Beberapa waktu lalu terdengar kabar bahwa bangunan MTSN 19 Pondok Labu dan merenggut 3 korban meninggal dunia dari kalangan siswa. Kejadian nahas itu disebabkan curah hujan yang deras mengakibatkan adanya luapan air dan mendorong bangunan madrasah. Debit air tersebut tak mampu ditahan dan mengakibatkan bangunan roboh.
Berita ini tentu membawa duka mendalam bagi dunia pendidikan Indonesia. Satuan pendidikan yang harusnya berfungsi sebagai rumah kedua yang menciptakan rasa aman dan nyaman dalam proses belajar, nyatanya berubah menjadi momok yang menakutkan dan wujud malaikat pencabut nyawa.
Terlepas bencana alam yang menyebabkan kejadian itu, ada campur tangan manusia dibelakang layar yang berperan dalam membangun gedung belajar. Terkadang, proses pembangunan sekolah, dimana pun itu, terkesan dipaksanakan dan diada-adakan. Kalimat "yang penting jadi" menjadi wujud tidak seriusnya stakeholder yang membidangi pengerjaan proyek tersebut.
Masih teringat postingan Gubernur Jawa Tengah yang menendang bangunan sekolah yang baru saja selesai, namun nyatanya tak kuat dengan tendangan itu. Ini menandakan kualitas bangunan sekolah di Indonesia masih perlu dikaji ulang keamanannya, baik dari sisi konstruksi bangunan maupun standarisasi nasional.
Banyak bangunan sekolah yang sebenarnya tidak memenuhi syarat, namun dikarenakan satu dan lain hal, proses verifikasi tersebut dipermudah atau sekadar dilewatkan saja. Akibatnya, nyawa siswa menjadi taruhan, sebagaimana yang telah terjadi sebelumnya.

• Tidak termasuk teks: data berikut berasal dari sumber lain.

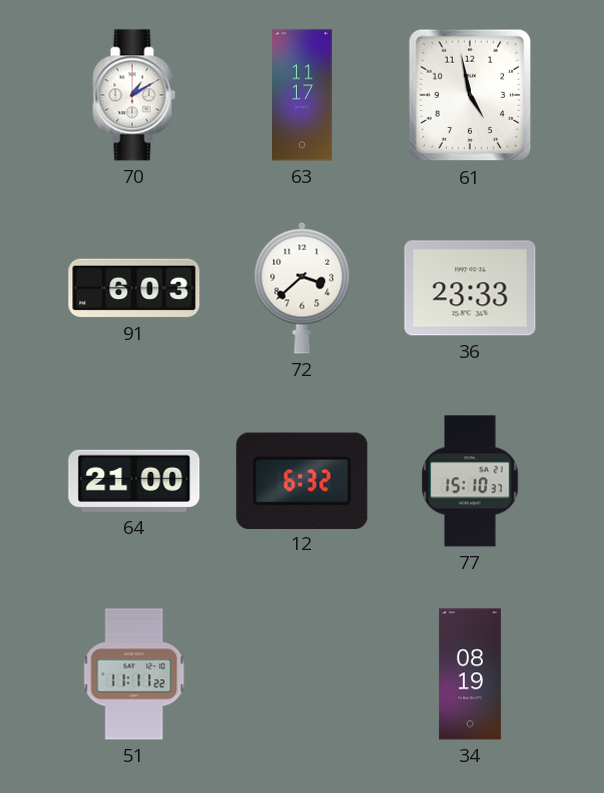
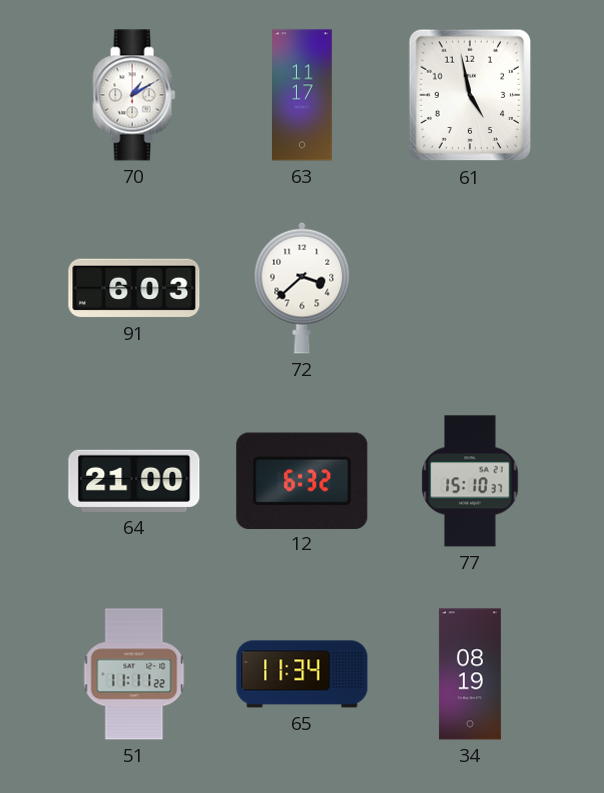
36: 23:33 -> none
65: none -> 11:34
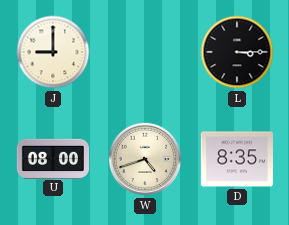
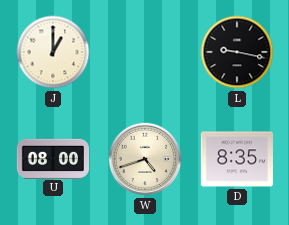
J: 9:00 -> 1:00
L: 3:15 -> 9:17
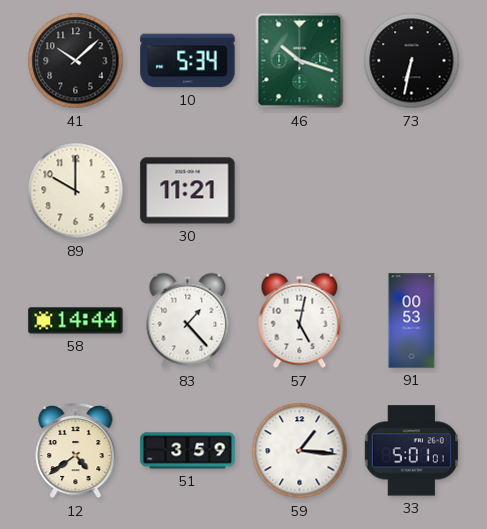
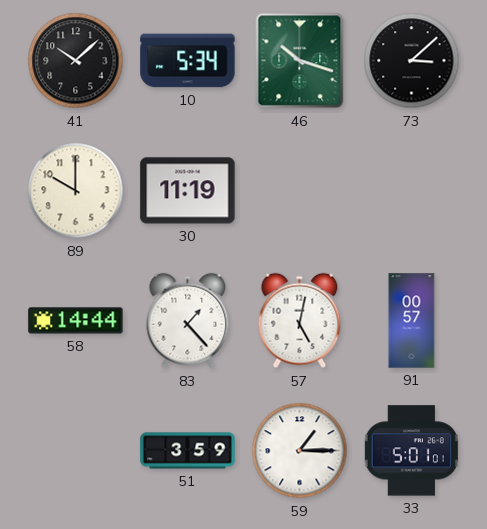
73: 6:32 -> 3:08
30: 11:21 -> 11:19
91: 00:53 -> 00:57
12: 4:39 -> none
59: 1:16 -> 1:15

Peristiwa pandemi yang berkepanjangan sejak 2020 silam sebenarnya telah mengajarkan banyak hal pada sistem pendidikan di Indonesia. Transformasi belajar dari era konvensional menjadi digital adalah salah satu upaya yang perlu dikaji dan dipertimbangankan penggunaannya di masa yang akan datang.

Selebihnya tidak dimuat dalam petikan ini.